Your task
Restate only the tail of the data below, starting at the line that contains "192 323 39250" and including the last line, word for word.

- Opening Delimiter -

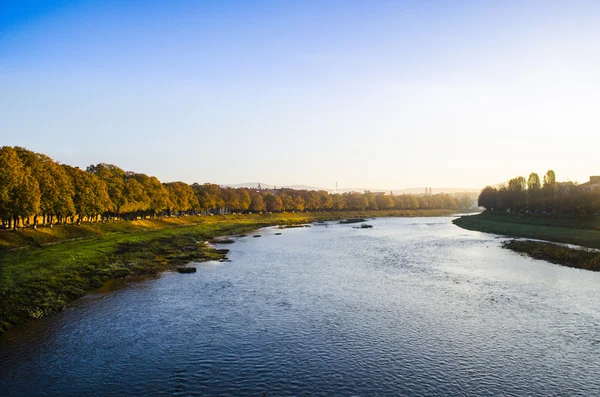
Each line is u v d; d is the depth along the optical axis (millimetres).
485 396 25656
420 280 57875
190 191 181625
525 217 157375
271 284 55688
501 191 195000
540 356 31547
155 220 148625
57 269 57031
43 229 88938
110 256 72812
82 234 99062
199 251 87312
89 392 26031
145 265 68188
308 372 28891
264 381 27531
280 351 32562
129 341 34562
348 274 62625
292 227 173750
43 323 38844
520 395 25812
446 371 29047
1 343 33812
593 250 81438
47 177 89438
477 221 181000
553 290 51594
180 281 57562
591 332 36562
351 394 25828
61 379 27703
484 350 32688
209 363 30359
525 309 43406
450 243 105375
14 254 66688
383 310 43281
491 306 44562
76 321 39594
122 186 129375
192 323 39250
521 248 89188
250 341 34656
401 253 86312
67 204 94625
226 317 41062
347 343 34188
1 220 85938
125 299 47719
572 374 28609
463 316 41125
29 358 30938
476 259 77125
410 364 30188
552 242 100312
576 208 130500
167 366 29812
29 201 78188
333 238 121625
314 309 43781
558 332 36562
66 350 32531
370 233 140125
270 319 40438
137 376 28219
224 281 57625
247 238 122625
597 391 26281
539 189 160750
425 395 25750
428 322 39406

- Closing Delimiter -

Exercise output
192 323 39250
521 248 89188
250 341 34656
401 253 86312
67 204 94625
226 317 41062
347 343 34188
1 220 85938
125 299 47719
572 374 28609
463 316 41125
29 358 30938
476 259 77125
410 364 30188
552 242 100312
576 208 130500
167 366 29812
29 201 78188
333 238 121625
314 309 43781
558 332 36562
66 350 32531
370 233 140125
270 319 40438
137 376 28219
224 281 57625
247 238 122625
597 391 26281
539 189 160750
425 395 25750
428 322 39406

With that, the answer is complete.